I spent the afternoon relaxing, hanging out with P-Dubs. We picked out this quote for the week, then sat on the couch and contemplated how it pertained to me and my writing, took several phone calls, and eventually fell asleep for a cozy late winter nap under my warm and fuzzy corduroy throw.
At it’s root this quote from Sylvia Platt perfectly describes the writer’s condition. I write because I am. I write because there is something I need to say. I write because I breathe. “I write … because there is a voice within me that will not be still.”
That is why writers write.
More of a concern to me is why writers do not write. What is it that makes us not write and therefore not be our authentic selves? What is it that quiets our voices and need to say something through our writing? What is it that stops us from exhaling? What is it that drowns out the voice within us so we can almost not hear it anymore?
I used to say I could write anywhere. And in some ways that is still true – a coffee shop, a crowded train, at my desk, or sitting in an easy chair as long as I have pen and paper (or an electronic device) I can write. Yet, I find that I am writing less and less over the past few months. Point in case, as my dear friend Sam pointed out it has been two weeks since I posted. In my defense, one of those weeks I was sick with a virus that pretty much rendered me comatose – unwilling and unable to get up from the couch or bed to fetch myself a drink of water even when I could feel how dehydrated I was getting never mind me thinking about writing or posting.But what about the other week? And the other bouts of little or no writing? I am beginning to think I need to treat writing as a sacred ritual like some people practice prayer and meditation. I need to establish some writing routines. Do I like Hemingway, set aside a designated time? And no matter whether I write one word or a thousand words during that time period it is my writing block where I do not allow myself to do anything else – write or stare at the blank page are my only two options.

**Problems and tasks**
1) According to the post on why writers write, how long had it been since the writer last posted, as Sam pointed out?
2) Continue the post on why writers write, beginning after its final sentence.
The data after this point is not needed for any of this work.

**Given entries**
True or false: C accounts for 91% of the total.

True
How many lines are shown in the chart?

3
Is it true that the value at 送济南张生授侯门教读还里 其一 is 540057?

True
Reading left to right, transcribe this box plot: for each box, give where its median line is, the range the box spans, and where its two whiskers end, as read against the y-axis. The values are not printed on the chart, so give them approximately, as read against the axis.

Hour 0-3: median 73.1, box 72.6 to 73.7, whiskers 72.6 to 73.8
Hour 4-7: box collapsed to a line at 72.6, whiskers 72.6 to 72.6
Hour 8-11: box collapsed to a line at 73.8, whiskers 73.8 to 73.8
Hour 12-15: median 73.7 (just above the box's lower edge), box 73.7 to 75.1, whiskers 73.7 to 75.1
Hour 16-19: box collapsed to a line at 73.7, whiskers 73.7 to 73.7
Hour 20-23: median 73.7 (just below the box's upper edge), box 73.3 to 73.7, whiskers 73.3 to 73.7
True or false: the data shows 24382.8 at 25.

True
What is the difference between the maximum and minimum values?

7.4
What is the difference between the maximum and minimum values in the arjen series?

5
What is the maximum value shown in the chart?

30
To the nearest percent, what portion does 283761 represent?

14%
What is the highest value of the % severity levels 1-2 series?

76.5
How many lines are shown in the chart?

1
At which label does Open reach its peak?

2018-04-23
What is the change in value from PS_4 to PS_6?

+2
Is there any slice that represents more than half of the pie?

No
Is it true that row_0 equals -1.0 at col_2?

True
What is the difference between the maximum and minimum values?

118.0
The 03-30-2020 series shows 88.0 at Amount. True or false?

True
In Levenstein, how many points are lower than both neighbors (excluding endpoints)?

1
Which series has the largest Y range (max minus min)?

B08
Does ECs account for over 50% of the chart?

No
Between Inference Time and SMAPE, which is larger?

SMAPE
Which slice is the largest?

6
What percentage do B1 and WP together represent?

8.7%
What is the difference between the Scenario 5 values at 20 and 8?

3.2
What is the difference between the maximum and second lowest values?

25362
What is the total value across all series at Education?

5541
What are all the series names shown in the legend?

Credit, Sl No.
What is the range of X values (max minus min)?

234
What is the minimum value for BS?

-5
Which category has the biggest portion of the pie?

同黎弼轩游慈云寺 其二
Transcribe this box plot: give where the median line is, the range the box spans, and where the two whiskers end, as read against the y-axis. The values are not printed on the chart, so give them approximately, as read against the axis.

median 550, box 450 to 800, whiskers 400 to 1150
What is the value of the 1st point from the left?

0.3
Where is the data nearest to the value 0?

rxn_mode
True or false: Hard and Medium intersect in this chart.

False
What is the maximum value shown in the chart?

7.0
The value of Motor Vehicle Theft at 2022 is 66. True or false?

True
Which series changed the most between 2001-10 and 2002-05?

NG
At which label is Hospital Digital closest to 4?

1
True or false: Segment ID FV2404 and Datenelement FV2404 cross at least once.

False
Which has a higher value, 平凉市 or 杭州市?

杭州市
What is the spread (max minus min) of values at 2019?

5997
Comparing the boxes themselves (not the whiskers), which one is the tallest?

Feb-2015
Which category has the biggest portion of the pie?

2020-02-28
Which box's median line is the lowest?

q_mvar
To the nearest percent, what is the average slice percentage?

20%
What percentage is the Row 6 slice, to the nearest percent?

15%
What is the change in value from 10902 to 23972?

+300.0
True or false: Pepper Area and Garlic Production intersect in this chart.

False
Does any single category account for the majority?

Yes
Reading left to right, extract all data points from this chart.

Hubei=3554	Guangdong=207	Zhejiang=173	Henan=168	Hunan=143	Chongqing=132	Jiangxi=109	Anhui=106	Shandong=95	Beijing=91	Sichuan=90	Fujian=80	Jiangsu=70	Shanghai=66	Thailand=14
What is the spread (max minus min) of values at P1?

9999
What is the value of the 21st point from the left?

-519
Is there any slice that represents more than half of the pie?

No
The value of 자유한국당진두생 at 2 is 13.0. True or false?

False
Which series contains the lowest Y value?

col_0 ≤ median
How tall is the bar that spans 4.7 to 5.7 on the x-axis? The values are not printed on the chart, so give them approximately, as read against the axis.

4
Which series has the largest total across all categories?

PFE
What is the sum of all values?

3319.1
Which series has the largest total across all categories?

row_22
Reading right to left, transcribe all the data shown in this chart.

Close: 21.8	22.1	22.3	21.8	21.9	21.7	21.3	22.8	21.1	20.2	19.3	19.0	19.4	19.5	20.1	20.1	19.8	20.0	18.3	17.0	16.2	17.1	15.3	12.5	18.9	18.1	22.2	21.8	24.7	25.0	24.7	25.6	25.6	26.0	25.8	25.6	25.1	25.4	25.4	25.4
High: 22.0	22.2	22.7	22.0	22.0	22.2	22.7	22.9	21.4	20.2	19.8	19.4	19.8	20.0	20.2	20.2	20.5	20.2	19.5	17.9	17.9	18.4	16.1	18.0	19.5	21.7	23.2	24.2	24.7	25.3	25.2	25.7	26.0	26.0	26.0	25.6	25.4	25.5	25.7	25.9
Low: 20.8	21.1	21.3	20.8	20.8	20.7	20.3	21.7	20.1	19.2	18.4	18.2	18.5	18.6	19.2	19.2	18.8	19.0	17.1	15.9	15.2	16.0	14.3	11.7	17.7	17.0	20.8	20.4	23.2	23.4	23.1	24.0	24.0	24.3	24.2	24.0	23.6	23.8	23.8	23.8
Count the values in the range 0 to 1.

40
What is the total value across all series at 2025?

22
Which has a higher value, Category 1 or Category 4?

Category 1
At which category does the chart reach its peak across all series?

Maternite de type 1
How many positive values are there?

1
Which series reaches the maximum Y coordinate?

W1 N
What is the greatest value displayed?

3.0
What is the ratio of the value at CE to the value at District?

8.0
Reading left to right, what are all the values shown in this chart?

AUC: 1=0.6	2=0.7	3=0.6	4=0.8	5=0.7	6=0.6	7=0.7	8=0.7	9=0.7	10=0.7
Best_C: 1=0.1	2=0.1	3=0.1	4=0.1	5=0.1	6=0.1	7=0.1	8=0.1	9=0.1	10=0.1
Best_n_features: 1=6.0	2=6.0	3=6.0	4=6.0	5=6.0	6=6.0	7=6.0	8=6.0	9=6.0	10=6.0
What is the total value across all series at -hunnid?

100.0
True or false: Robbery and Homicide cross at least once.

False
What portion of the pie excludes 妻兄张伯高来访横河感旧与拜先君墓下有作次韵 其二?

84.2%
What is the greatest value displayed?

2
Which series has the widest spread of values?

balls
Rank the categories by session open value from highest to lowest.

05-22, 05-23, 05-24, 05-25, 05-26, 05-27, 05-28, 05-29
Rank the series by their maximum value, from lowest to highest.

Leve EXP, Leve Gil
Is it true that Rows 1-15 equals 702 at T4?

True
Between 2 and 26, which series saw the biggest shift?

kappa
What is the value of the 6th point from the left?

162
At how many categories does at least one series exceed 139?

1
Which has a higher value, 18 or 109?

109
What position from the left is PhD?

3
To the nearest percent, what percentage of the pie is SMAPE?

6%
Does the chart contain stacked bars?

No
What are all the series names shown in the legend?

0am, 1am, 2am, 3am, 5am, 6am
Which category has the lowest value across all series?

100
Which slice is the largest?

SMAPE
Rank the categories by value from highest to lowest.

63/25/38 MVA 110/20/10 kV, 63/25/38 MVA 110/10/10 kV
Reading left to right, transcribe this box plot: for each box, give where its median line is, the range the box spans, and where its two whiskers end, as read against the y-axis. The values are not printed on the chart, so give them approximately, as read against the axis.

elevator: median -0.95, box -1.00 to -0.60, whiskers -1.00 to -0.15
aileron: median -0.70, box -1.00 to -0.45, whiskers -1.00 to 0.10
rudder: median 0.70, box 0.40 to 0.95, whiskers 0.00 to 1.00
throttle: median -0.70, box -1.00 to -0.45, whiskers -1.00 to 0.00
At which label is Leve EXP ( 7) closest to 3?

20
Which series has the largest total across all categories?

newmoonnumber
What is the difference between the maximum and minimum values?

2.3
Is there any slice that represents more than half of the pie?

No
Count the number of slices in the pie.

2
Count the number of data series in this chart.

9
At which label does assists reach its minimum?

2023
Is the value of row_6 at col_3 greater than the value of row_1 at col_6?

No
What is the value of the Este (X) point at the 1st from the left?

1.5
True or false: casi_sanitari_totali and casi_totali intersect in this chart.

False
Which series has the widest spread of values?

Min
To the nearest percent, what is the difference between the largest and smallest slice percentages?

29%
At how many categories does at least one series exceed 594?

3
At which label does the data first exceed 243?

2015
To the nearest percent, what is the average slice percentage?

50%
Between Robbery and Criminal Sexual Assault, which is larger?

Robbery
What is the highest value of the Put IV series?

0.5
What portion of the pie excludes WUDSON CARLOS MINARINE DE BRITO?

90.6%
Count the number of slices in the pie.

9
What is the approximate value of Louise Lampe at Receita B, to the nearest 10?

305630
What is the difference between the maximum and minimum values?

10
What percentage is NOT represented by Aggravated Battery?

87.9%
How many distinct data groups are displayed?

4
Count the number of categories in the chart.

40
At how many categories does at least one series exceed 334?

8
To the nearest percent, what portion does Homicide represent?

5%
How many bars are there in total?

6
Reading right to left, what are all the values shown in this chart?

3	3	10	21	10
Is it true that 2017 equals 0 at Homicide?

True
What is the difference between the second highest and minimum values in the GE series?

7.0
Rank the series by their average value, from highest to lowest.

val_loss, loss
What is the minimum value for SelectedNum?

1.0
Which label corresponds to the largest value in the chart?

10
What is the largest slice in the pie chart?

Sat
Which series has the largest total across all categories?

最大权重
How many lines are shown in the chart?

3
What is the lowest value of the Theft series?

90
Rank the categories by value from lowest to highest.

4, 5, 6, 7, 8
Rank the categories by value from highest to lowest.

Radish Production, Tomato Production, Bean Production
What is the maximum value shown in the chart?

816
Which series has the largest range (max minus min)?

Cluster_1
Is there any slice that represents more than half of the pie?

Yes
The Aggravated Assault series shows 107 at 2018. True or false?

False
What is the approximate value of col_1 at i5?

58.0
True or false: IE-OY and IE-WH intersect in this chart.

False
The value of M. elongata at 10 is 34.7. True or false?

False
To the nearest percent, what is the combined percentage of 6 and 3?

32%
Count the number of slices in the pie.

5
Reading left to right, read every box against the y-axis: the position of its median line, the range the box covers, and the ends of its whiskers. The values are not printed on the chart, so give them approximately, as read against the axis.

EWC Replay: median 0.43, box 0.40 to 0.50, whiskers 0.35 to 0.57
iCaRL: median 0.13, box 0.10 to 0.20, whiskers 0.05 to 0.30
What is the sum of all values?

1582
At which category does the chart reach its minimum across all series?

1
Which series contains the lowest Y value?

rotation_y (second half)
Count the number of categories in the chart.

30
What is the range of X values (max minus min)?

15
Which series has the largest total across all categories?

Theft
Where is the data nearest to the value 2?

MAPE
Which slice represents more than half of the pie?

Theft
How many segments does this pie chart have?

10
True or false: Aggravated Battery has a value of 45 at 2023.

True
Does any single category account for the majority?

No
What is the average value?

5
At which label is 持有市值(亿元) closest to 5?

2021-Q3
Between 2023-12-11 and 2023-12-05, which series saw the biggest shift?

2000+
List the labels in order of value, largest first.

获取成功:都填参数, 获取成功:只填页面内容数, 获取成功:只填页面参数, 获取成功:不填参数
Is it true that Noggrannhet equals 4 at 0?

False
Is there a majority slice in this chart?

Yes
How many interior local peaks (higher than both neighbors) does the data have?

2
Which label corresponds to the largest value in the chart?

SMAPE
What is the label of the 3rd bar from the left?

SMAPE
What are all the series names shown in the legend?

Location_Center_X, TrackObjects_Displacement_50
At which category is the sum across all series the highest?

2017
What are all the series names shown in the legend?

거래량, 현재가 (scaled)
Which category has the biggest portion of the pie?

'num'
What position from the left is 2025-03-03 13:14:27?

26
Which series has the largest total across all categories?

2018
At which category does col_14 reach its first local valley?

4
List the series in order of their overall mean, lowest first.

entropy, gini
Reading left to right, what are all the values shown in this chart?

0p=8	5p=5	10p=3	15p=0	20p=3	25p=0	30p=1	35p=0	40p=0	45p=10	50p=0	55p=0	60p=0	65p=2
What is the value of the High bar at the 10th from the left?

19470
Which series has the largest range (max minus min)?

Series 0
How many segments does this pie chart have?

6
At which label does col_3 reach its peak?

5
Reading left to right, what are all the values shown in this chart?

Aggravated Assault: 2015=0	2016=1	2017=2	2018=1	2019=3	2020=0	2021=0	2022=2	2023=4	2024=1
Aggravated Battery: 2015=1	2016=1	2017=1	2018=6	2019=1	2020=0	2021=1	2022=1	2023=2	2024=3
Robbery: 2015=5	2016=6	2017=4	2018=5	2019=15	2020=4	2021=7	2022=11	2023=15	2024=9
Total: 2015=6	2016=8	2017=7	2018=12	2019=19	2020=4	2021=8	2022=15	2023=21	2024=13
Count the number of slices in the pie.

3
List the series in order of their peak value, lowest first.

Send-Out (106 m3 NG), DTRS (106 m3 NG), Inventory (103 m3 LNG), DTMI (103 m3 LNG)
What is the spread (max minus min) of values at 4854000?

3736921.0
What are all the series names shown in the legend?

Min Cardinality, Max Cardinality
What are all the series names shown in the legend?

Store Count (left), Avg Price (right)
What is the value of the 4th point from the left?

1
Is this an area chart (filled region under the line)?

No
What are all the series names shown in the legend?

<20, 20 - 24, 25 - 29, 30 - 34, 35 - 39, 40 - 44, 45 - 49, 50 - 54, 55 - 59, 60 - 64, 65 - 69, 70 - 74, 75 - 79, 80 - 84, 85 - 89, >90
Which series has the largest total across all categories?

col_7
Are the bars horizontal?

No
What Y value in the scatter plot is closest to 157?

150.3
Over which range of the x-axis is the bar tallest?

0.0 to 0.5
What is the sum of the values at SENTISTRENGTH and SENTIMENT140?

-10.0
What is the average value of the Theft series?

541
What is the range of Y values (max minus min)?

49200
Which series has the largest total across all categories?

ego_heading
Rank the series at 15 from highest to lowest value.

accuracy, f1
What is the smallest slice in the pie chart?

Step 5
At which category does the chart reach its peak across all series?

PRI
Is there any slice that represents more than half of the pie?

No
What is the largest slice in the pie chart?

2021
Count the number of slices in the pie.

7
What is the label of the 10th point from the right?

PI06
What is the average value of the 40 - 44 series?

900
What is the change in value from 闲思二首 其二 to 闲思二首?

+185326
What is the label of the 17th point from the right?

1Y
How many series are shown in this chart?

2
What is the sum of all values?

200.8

**Solved tasks**
1) Two weeks.

2)
As I write this on my laptop, I am thinking it may also make sense not to always use my laptop – to write first drafts old school with pen and paper free of the distractions conjured up by my laptop. As I attempt to write, if I am not hooked up to the internet I will not be drawn away to check my social media sites, check my email to see if I’ve gotten any bids back from architects for the Salvation Army remodel, look at site plans for the redevelopment authority project or order balloons for the campaign kick-off event. Well all important items, I need to find a way of keeping them out of my writing space.
Do you have any writing rituals or routines? What are they and do they work for you? P-Dubs and I need all the help we can get.